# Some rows
────────────────────────────────────────
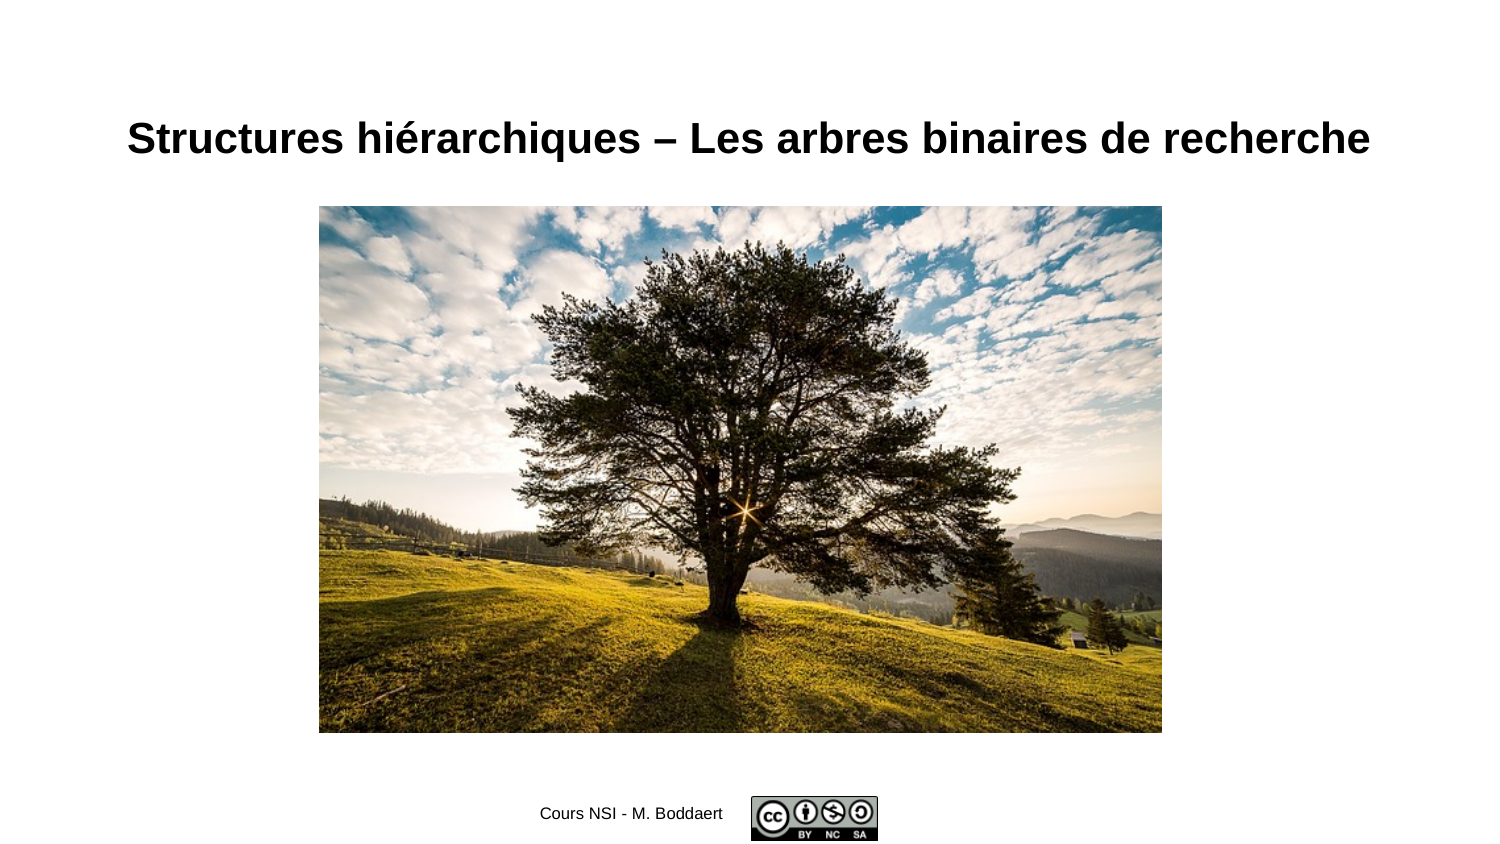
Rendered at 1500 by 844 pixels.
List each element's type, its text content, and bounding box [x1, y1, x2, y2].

picture [751, 796, 878, 841]
title Structures hiérarchiques – Les arbres binaires de recherche [51, 63, 1449, 178]
picture [319, 206, 1162, 733]
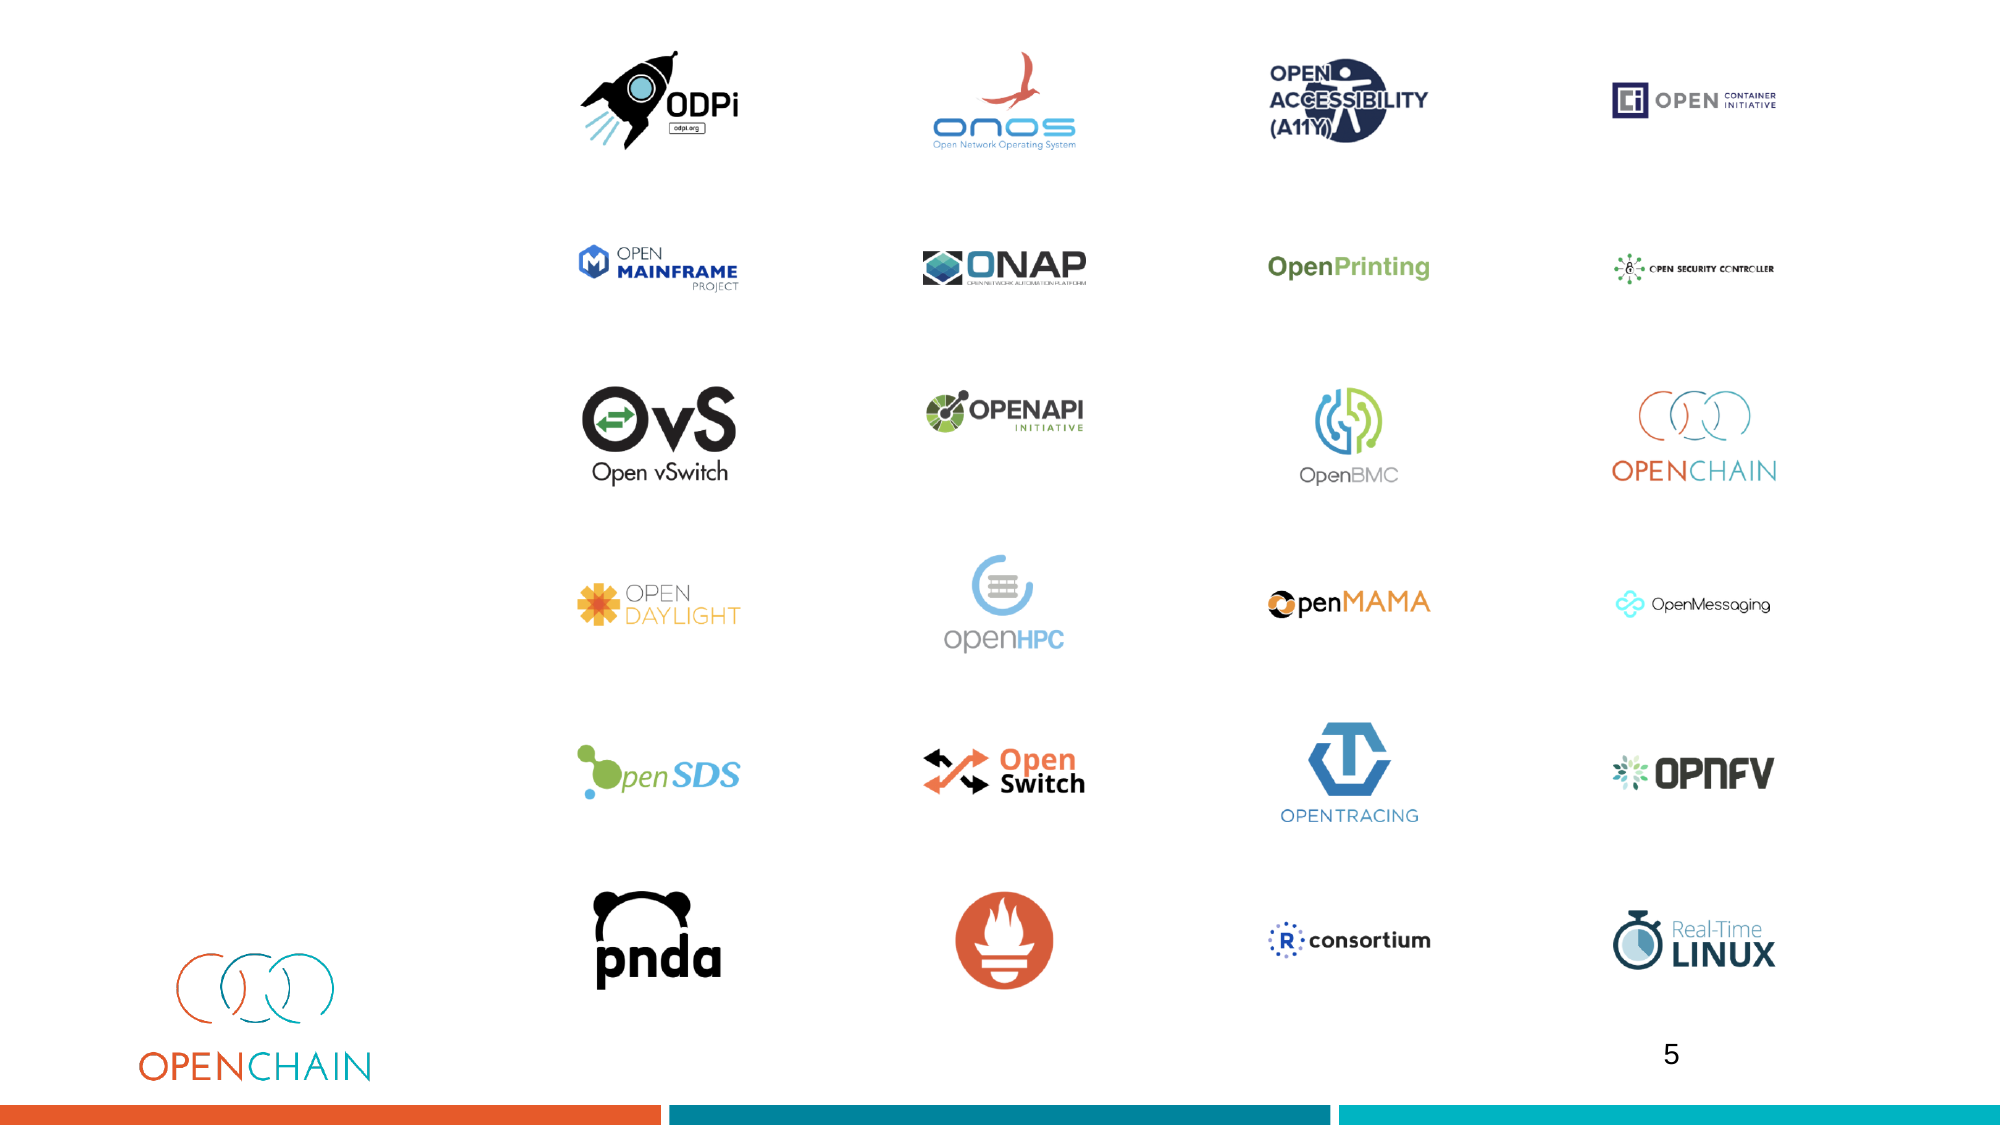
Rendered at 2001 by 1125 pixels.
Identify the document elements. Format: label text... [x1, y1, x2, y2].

slide_number <number> [1648, 1022, 1863, 1083]
picture [559, 35, 1810, 1008]
picture [137, 951, 372, 1082]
────────────────────────────────────────
# Problem description
Which lines in the rows above contain the string "Rendered", matching case? Collect and copy out each one in full.

# Result of this exercise
Rendered at 1500 by 844 pixels.
Rendered at 2001 by 1125 pixels.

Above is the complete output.